Increasingly potent street drugs are driving some addicted patients to use their own drug stashes over traditional withdrawal medications while in hospital.

Dr. Ashley Heaslip, medical director for addiction medicine for Island Health, says use of highly concentrated illicit fentanyl in the community has made it tougher to find effective withdrawal medications that will keep patients in hospital for treatment.

“Unregulated fentanyl exposure has made it a little bit more tricky for us to balance clinically how to meet those tolerance levels with the traditional therapies that we have,” Heaslip said in a phone interview.

An Island Heath guidance document issued last month to acute-care hospital staff instructs nurses not to stop open use of illicit drugs in hospital rooms, and to even teach patients how to inject drugs into their IV lines — despite the fact government officials have said drug use is not permitted in hospitals.

Adriane Gear of the B.C. Nurses Union said while the union supports harm-reduction approaches, it opposes unfettered illicit drug use by patients in hospital rooms and prefers that patient withdrawal symptoms be managed with expanded used of opioid agonist medical treatments — as was more often the case in the past — or by offering supervised consumption and inhalation sites.

“I think there’s a compassionate way to deal with people, but it doesn’t mean that you get to just do what you want when you want to,” said Gear.

Heaslip said she can’t say what percentage of patients take prescribed medications for withdrawal as opposed to using their own street drugs while in hospital, but addictions teams are “extremely busy in the hospitals where they work” on the Island.

“We’re having to be really creative around looking at alternatives and putting all options on the table for patients when it comes to kind of evidence-based addiction medicine,” she said.

Addiction-medicine consult teams, staffed with physicians, nurses and often social workers, create care plans for patients that can include opioid agonist therapies or pharmaceutical alternatives or a combination of both.

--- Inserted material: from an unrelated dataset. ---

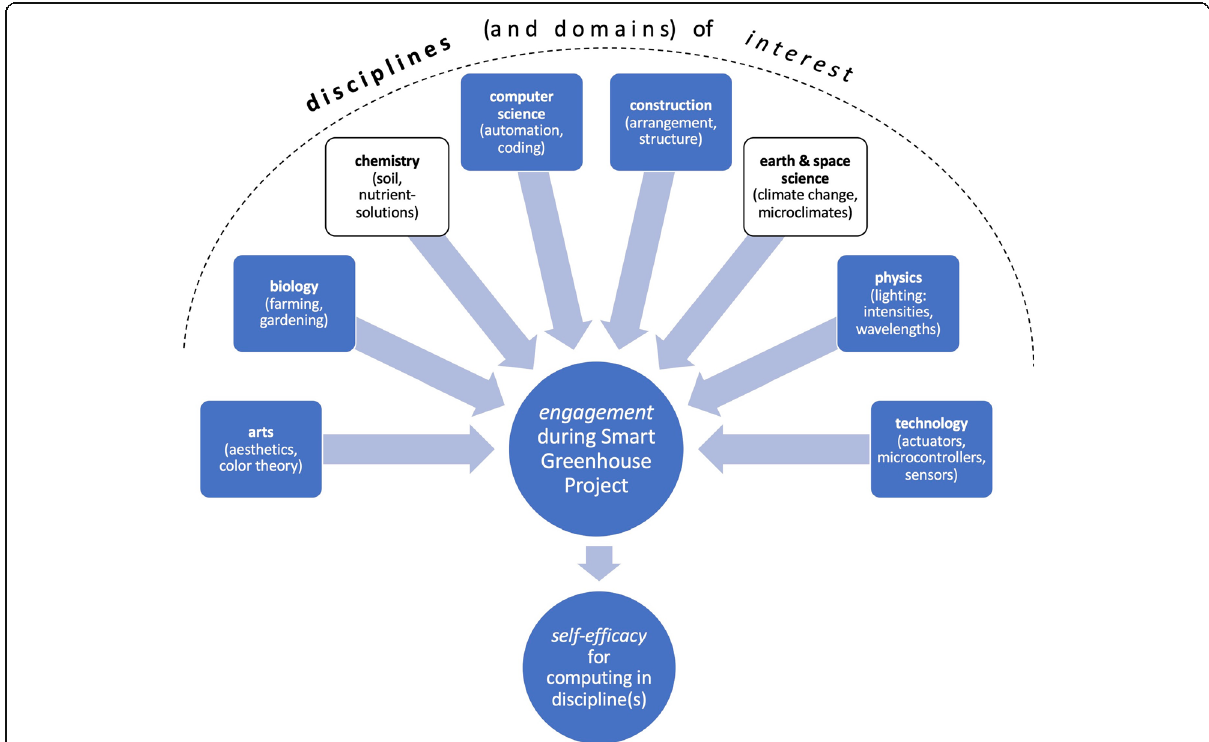
Fig. 2 Our conceptual framework for studying adolescents ’ practices of computing, engineering, and science. At least six disciplines were pluralistically represented in the project, with two more disciplines (chemistry and earth & space science) emphasized in other implementations (Asante et al., 2021). In general, pre-existing interest in one or more discipline(s) supports engagement in the project, which in turn promotes self-efficacy for computing in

Traditional agonist therapies include methadone, suboxone and kadian and can be accessed in hospital or through community prescribers. In recent years, an injectable version of suboxone, called sublocade, has also been used successfully.

Prescribed pharmaceutical alternatives can include hydromorphone, now available in injectable form.

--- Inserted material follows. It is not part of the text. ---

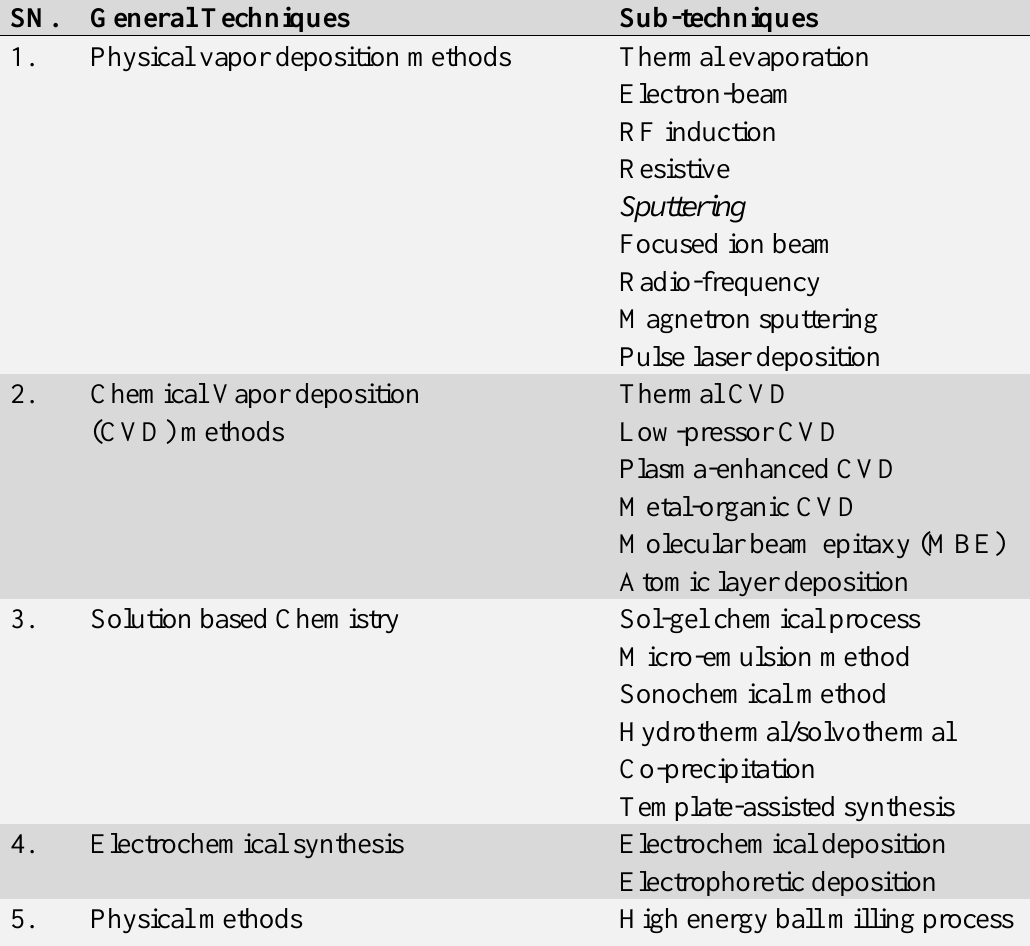
Table1. Several deposition and synthesis methods of nanomaterials.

“Many of the supply options for patients are higher concentrations than we were seeing prior to the public health emergency,” said Heaslip.

The toxic drug overdose crisis was declared a public health emergency in 2016 and since then, despite several provincial interventions, the number of deaths has risen to almost seven a day.

Heaslip said the goal is to create a treatment plan that will meet each patient’s needs, whatever their tolerance level or ailment. “It’s not as simple as just having one sort of medication or a couple of options that work for every person at the same dose.”

She said her goal is that every patient in Island Health has “the opportunity to have dignified and comprehensive care regardless of who we are.”

People have autonomy in their health-care decisions and regardless of their medical needs — be it diabetes, hypertension or addiction — they can’t be forced to take a prescribed path, Heaslip said.

The province has come under fire for some of its harm-reduction policies to deal with the overdose crisis, particularly a three-year pilot allowing people to carry small amounts of drugs for personal use, and a safer-supply program of prescription opioids, such as hydromorphone, as an alternative to potentially toxic fatal street drugs. Those safer-supply drugs, in some cases, have been diverted to criminals for sale.

But Heaslip said that in the midst of a toxic drug crisis, all options need to be on the table.

“I think anything that we can put on the table given the level of mortality and risk that we’re seeing for patients who are living in the middle of the toxic drug crisis, we need to be exploring.”

No matter what strategy is tried, however, it must include robust evaluation to identify challenges and mitigate potential risk, she said.

“There always needs to be a really solid evaluation put alongside them so that we understand the impacts that they’re having — not just for patients but for the broader community as well.”